Pocketpair is a small indie game company based in Tokyo. Our goal as a company has always been to create fun games. We will continue to pursue this goal because we know that our games bring joy to millions of gamers around the world. Palworld was a surprise success this year, both for gamers and for us. We were blown away by the amazing response to the game and have been working hard to make it even better for our fans. We will continue improving Palworld and strive to create a game that our fans can be proud of.
It is truly unfortunate that we will be forced to allocate significant time to matters unrelated to game development due to this lawsuit. However, we will do our utmost for our fans, and to ensure that indie game developers are not hindered or discouraged from pursuing their creative ideas.
It’s without a doubt that Palworld features a menagerie of rather derivative creature designs, with comparisons of 3D models by the gaming community bringing up the theory that Pocketpair had used Game Freak’s assets as base models and tweaked them. As a game experience, though, Palworld has a lot of rather different game mechanics in it alongside creature battling and capturing.

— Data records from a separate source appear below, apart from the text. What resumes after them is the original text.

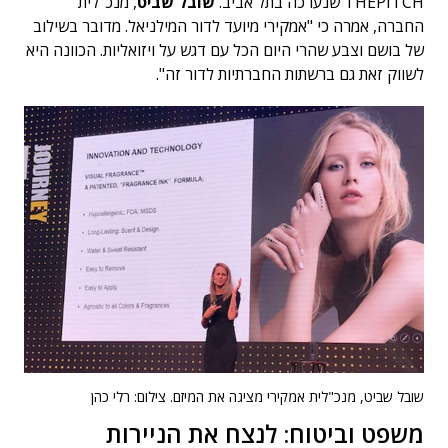
THEPITCH שנערכה בתל אביב.
שובל שביט
, מנכ"לית
החברה, אמרה כי "אמקירי מיועד לדור המילניאל. מדובר בשילוב
של בושם וצבע שהרי היום הכל עם דגש על ויזואליות. הכוונה היא
לשווק זאת גם ברשתות החברתיות לדור זה".
שובל שביט, מנכ"לית אמקירי מציגה את המיזם. צילום: רלי כהן
משפט וביטוח: לנצח את הניירות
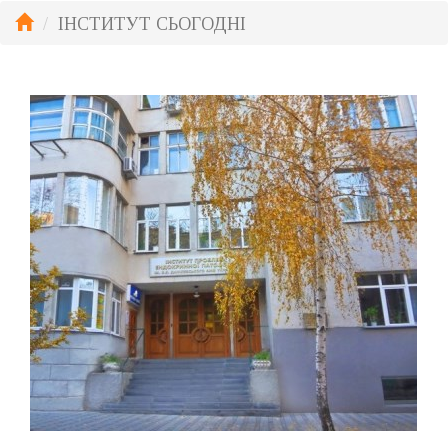
ІНСТИТУТ СЬОГОДНІ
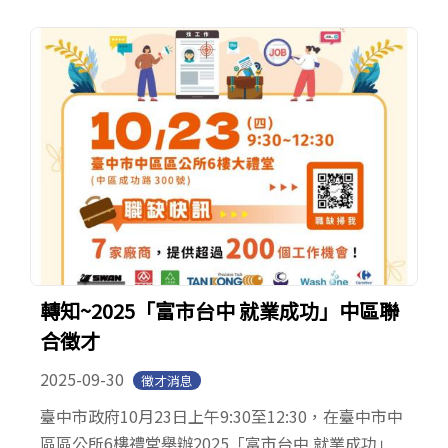
轉知~2025「富市台中 就業成功」中區聯
合徵才
2025-09-30
徵才消息
臺中市政府10月23日上午9:30至12:30，在臺中市中
區區公所6樓禮堂舉辦2025「富市台中 就業成功」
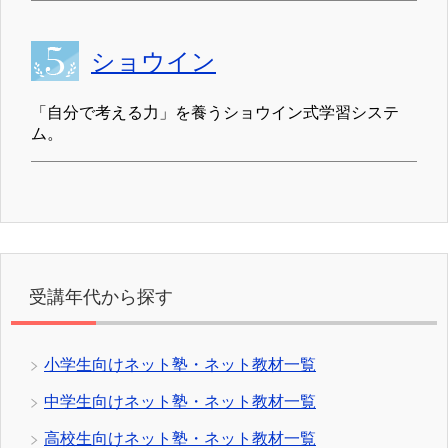
ショウイン
「自分で考える力」を養うショウイン式学習システ
ム。
受講年代から探す
小学生向けネット塾・ネット教材一覧
中学生向けネット塾・ネット教材一覧
高校生向けネット塾・ネット教材一覧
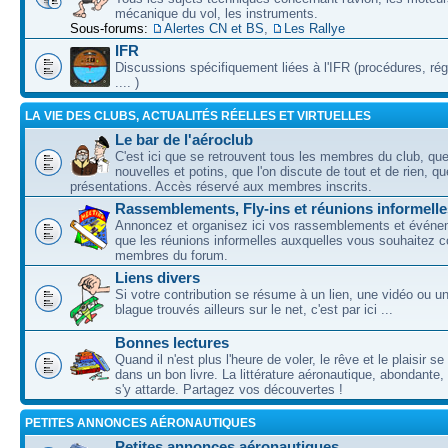
mécanique du vol, les instruments.
Sous-forums:
Alertes CN et BS
,
Les Rallye
IFR
Discussions spécifiquement liées à l'IFR (procédures, ré
.... )
LA VIE DES CLUBS, ACTUALITÉS RÉELLES ET VIRTUELLES
Le bar de l'aéroclub
C'est ici que se retrouvent tous les membres du club, qu
nouvelles et potins, que l'on discute de tout et de rien, que
présentations. Accès réservé aux membres inscrits.
Rassemblements, Fly-ins et réunions informelle
Annoncez et organisez ici vos rassemblements et événem
que les réunions informelles auxquelles vous souhaitez c
membres du forum.
Liens divers
Si votre contribution se résume à un lien, une vidéo ou 
blague trouvés ailleurs sur le net, c'est par ici ...
Bonnes lectures
Quand il n'est plus l'heure de voler, le rêve et le plaisir s
dans un bon livre. La littérature aéronautique, abondante,
s'y attarde. Partagez vos découvertes !
PETITES ANNONCES AÉRONAUTIQUES
Petites annonces aéronautiques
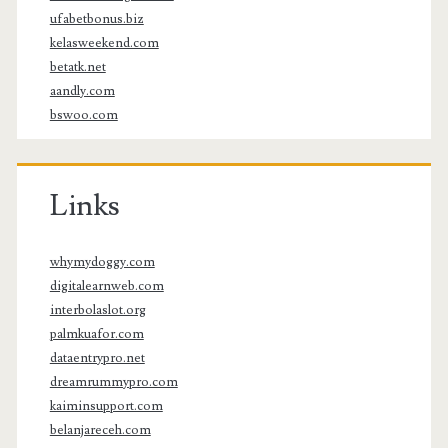
ufabetbonus.biz
kelasweekend.com
betatk.net
aandly.com
bswoo.com
Links
whymydoggy.com
digitalearnweb.com
interbolaslot.org
palmkuafor.com
dataentrypro.net
dreamrummypro.com
kaiminsupport.com
belanjareceh.com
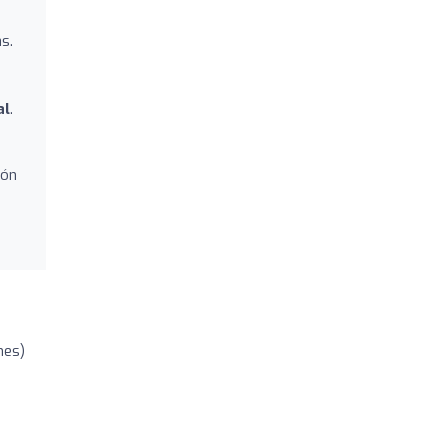
s.
al
.
ión
nes)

Back in January, all this speculation pushed The Pokémon Company to issue a statement that said, “We intend to investigate and take appropriate measures to address any acts that infringe on intellectual property rights related to the Pokémon.”
What’s particularly interesting is that they’re not going for copyright infringement, which would have suggested they thought Palworld copied Pokémon designs, but rather for infringing patents that Nintendo and The Pokémon Company hold. These would delve deep into the specific mechanics of Palworld, which game patents can cover, while an overarching genre cannot – similarly, there used to be a patent for including minigames in loading screens, and Warner Bros. holds a patent over the Nemesis System featured in the Shadows of Mordor game, preventing other developers from having a similar dynamic boss structure in their games.
As court documents start to emerge it will be fascinating to see what Nintendo’s lawyers pin Pocketpair with. Could it be Pal Spheres and capturing creatures a bit too similarly to Pokéballs?